Dataset entries section start

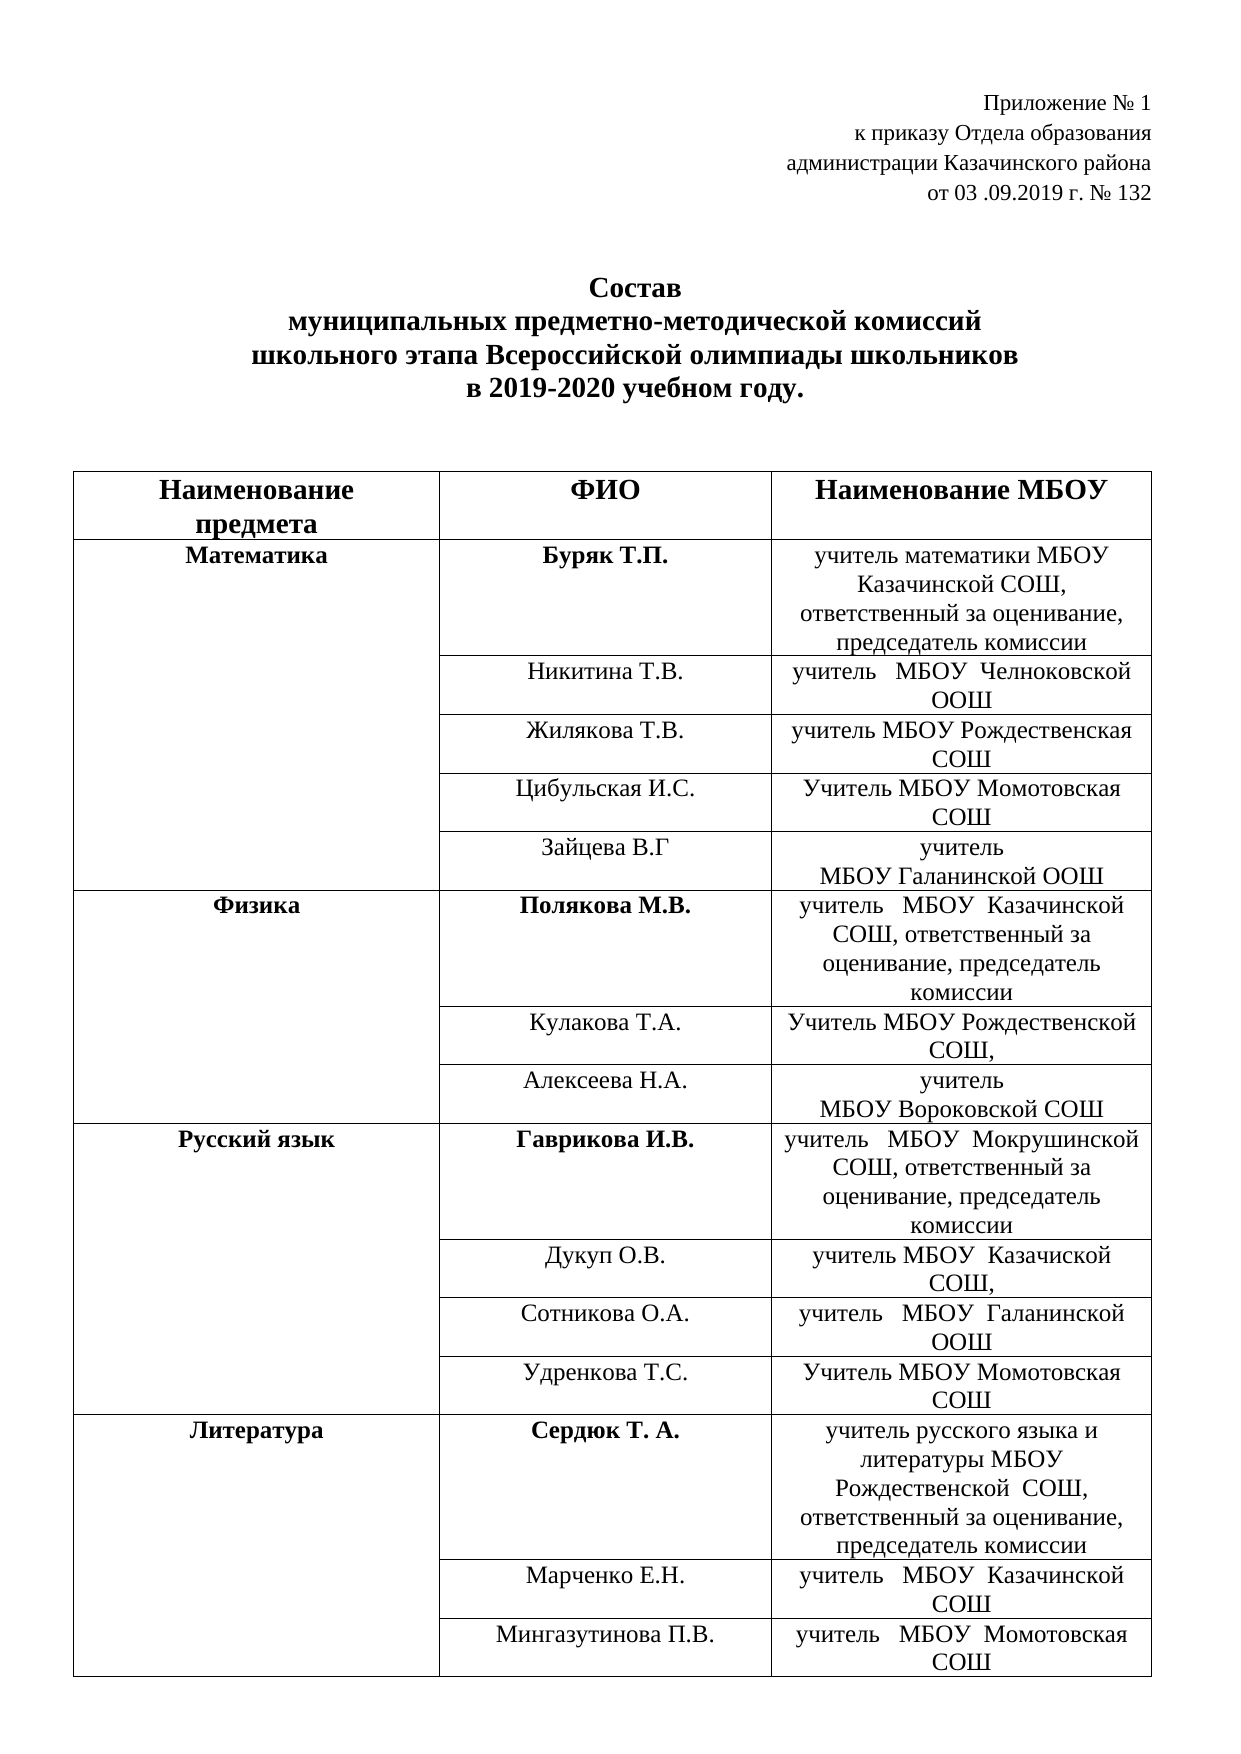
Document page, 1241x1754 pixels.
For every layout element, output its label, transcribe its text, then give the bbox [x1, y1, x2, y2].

table_cell учитель МБОУ Галанинской ООШ [772, 1298, 1151, 1356]
text муниципальных предметно-методической комиссий [118, 303, 1152, 337]
text от 03 .09.2019 г. № 132 [783, 179, 1152, 206]
table_cell Дукуп О.В. [440, 1240, 771, 1297]
table_cell Жилякова Т.В. [440, 715, 771, 772]
table_cell Сердюк Т. А. [440, 1415, 771, 1559]
table_cell учитель математики МБОУ Казачинской СОШ, ответственный за оценивание, председатель комиссии [772, 540, 1151, 655]
text Приложение № 1 [783, 89, 1152, 115]
table_cell Буряк Т.П. [440, 540, 771, 655]
text к приказу Отдела образования [783, 119, 1152, 145]
table_cell учитель МБОУ Вороковской СОШ [772, 1065, 1151, 1123]
table_cell учитель МБОУ Казачинской СОШ, ответственный за оценивание, председатель комиссии [772, 891, 1151, 1006]
table_cell учитель МБОУ Рождественская СОШ [772, 715, 1151, 772]
table_cell Учитель МБОУ Момотовская СОШ [772, 774, 1151, 831]
text в 2019-2020 учебном году. [118, 371, 1152, 404]
table_cell Сотникова О.А. [440, 1298, 771, 1356]
table_header Наименование предмета [74, 472, 439, 539]
table_cell учитель МБОУ Момотовская СОШ [772, 1619, 1151, 1676]
table_cell Литература [74, 1415, 439, 1676]
table_cell учитель МБОУ Мокрушинской СОШ, ответственный за оценивание, председатель комиссии [772, 1124, 1151, 1239]
table_cell Алексеева Н.А. [440, 1065, 771, 1123]
table_cell Никитина Т.В. [440, 656, 771, 714]
table_cell учитель русского языка и литературы МБОУ Рождественской СОШ, ответственный за оценивание, председатель комиссии [772, 1415, 1151, 1559]
table_header Наименование МБОУ [772, 472, 1151, 539]
table_cell Физика [74, 891, 439, 1123]
table_cell Марченко Е.Н. [440, 1560, 771, 1618]
table_cell учитель МБОУ Галанинской ООШ [772, 832, 1151, 889]
table_cell Русский язык [74, 1124, 439, 1414]
table_cell Учитель МБОУ Рождественской СОШ, [772, 1007, 1151, 1064]
table_cell Математика [74, 540, 439, 889]
table_cell Полякова М.В. [440, 891, 771, 1006]
text Состав [118, 270, 1152, 303]
table_cell Учитель МБОУ Момотовская СОШ [772, 1357, 1151, 1414]
table_header ФИО [440, 472, 771, 539]
table_cell Зайцева В.Г [440, 832, 771, 889]
table_cell Мингазутинова П.В. [440, 1619, 771, 1676]
table_cell Удренкова Т.С. [440, 1357, 771, 1414]
table_cell учитель МБОУ Казачинской СОШ [772, 1560, 1151, 1618]
table_cell учитель МБОУ Челноковской ООШ [772, 656, 1151, 714]
table_cell Кулакова Т.А. [440, 1007, 771, 1064]
table_cell Гаврикова И.В. [440, 1124, 771, 1239]
text школьного этапа Всероссийской олимпиады школьников [118, 337, 1152, 371]
text администрации Казачинского района [118, 149, 1152, 175]
table_cell Цибульская И.С. [440, 774, 771, 831]
table_cell учитель МБОУ Казачиской СОШ, [772, 1240, 1151, 1297]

Dataset entries section end

== About this exercise ==
Print the material above exactly as it appears, but not its pictures.

== Solution ==
Document page, 1241x1754 pixels.
For every layout element, output its label, transcribe its text, then give the bbox [x1, y1, x2, y2].

table_cell учитель МБОУ Галанинской ООШ [772, 1298, 1151, 1356]
text муниципальных предметно-методической комиссий [118, 303, 1152, 337]
text от 03 .09.2019 г. № 132 [783, 179, 1152, 206]
table_cell Дукуп О.В. [440, 1240, 771, 1297]
table_cell Жилякова Т.В. [440, 715, 771, 772]
table_cell Сердюк Т. А. [440, 1415, 771, 1559]
table_cell учитель математики МБОУ Казачинской СОШ, ответственный за оценивание, председатель комиссии [772, 540, 1151, 655]
text Приложение № 1 [783, 89, 1152, 115]
table_cell Буряк Т.П. [440, 540, 771, 655]
text к приказу Отдела образования [783, 119, 1152, 145]
table_cell учитель МБОУ Вороковской СОШ [772, 1065, 1151, 1123]
table_cell учитель МБОУ Казачинской СОШ, ответственный за оценивание, председатель комиссии [772, 891, 1151, 1006]
table_cell учитель МБОУ Рождественская СОШ [772, 715, 1151, 772]
table_cell Учитель МБОУ Момотовская СОШ [772, 774, 1151, 831]
text в 2019-2020 учебном году. [118, 371, 1152, 404]
table_cell Сотникова О.А. [440, 1298, 771, 1356]
table_header Наименование предмета [74, 472, 439, 539]
table_cell учитель МБОУ Момотовская СОШ [772, 1619, 1151, 1676]
table_cell Литература [74, 1415, 439, 1676]
table_cell учитель МБОУ Мокрушинской СОШ, ответственный за оценивание, председатель комиссии [772, 1124, 1151, 1239]
table_cell Алексеева Н.А. [440, 1065, 771, 1123]
table_cell Никитина Т.В. [440, 656, 771, 714]
table_cell учитель русского языка и литературы МБОУ Рождественской СОШ, ответственный за оценивание, председатель комиссии [772, 1415, 1151, 1559]
table_header Наименование МБОУ [772, 472, 1151, 539]
table_cell Физика [74, 891, 439, 1123]
table_cell Марченко Е.Н. [440, 1560, 771, 1618]
table_cell учитель МБОУ Галанинской ООШ [772, 832, 1151, 889]
table_cell Русский язык [74, 1124, 439, 1414]
table_cell Учитель МБОУ Рождественской СОШ, [772, 1007, 1151, 1064]
table_cell Математика [74, 540, 439, 889]
table_cell Полякова М.В. [440, 891, 771, 1006]
text Состав [118, 270, 1152, 303]
table_cell Учитель МБОУ Момотовская СОШ [772, 1357, 1151, 1414]
table_header ФИО [440, 472, 771, 539]
table_cell Зайцева В.Г [440, 832, 771, 889]
table_cell Мингазутинова П.В. [440, 1619, 771, 1676]
table_cell Удренкова Т.С. [440, 1357, 771, 1414]
table_cell учитель МБОУ Казачинской СОШ [772, 1560, 1151, 1618]
table_cell учитель МБОУ Челноковской ООШ [772, 656, 1151, 714]
table_cell Кулакова Т.А. [440, 1007, 771, 1064]
table_cell Гаврикова И.В. [440, 1124, 771, 1239]
text школьного этапа Всероссийской олимпиады школьников [118, 337, 1152, 371]
text администрации Казачинского района [118, 149, 1152, 175]
table_cell Цибульская И.С. [440, 774, 771, 831]
table_cell учитель МБОУ Казачиской СОШ, [772, 1240, 1151, 1297]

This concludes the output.